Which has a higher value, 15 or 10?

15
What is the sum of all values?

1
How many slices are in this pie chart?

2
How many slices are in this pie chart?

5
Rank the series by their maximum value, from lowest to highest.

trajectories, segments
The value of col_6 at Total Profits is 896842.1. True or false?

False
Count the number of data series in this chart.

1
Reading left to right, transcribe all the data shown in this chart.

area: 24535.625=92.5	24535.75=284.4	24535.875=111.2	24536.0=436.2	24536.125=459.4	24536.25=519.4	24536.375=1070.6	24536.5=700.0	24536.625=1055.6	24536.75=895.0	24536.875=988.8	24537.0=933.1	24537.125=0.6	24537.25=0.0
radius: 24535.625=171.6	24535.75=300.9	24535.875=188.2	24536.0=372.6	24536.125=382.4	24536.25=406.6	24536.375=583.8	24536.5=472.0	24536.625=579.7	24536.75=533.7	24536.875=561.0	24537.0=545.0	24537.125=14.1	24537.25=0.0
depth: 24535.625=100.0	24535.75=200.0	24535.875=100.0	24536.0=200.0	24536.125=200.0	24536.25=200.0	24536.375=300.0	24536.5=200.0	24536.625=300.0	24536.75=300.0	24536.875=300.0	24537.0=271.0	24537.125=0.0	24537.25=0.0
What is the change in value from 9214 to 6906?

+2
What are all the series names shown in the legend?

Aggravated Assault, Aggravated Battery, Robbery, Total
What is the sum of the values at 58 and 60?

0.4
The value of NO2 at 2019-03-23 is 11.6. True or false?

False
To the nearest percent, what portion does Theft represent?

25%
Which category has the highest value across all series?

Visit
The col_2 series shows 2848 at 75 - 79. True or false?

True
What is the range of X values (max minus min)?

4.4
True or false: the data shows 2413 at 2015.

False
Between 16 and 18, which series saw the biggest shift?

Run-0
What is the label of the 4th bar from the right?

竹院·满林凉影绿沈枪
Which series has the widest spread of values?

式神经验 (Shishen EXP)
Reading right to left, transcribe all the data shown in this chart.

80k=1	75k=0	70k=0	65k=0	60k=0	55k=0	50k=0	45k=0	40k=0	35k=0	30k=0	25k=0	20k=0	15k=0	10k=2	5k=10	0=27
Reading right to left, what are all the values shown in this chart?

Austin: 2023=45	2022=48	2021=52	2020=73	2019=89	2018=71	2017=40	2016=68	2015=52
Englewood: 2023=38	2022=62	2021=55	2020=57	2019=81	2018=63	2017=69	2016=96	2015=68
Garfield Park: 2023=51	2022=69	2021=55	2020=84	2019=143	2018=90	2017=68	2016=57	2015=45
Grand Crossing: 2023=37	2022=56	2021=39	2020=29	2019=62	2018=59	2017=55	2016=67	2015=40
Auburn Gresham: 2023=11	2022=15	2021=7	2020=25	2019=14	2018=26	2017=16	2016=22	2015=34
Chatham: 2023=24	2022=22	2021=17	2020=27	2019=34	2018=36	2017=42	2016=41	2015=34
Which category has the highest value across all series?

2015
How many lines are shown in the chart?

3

-- PROBLEM DESCRIPTION --
Which lines of the records contain the string "chart", counting case? Return each one in full.

-- WRITTEN SOLUTION --
How many slices are in this pie chart?
How many slices are in this pie chart?
Count the number of data series in this chart.
Reading left to right, transcribe all the data shown in this chart.
Reading right to left, transcribe all the data shown in this chart.
Reading right to left, what are all the values shown in this chart?
How many lines are shown in the chart?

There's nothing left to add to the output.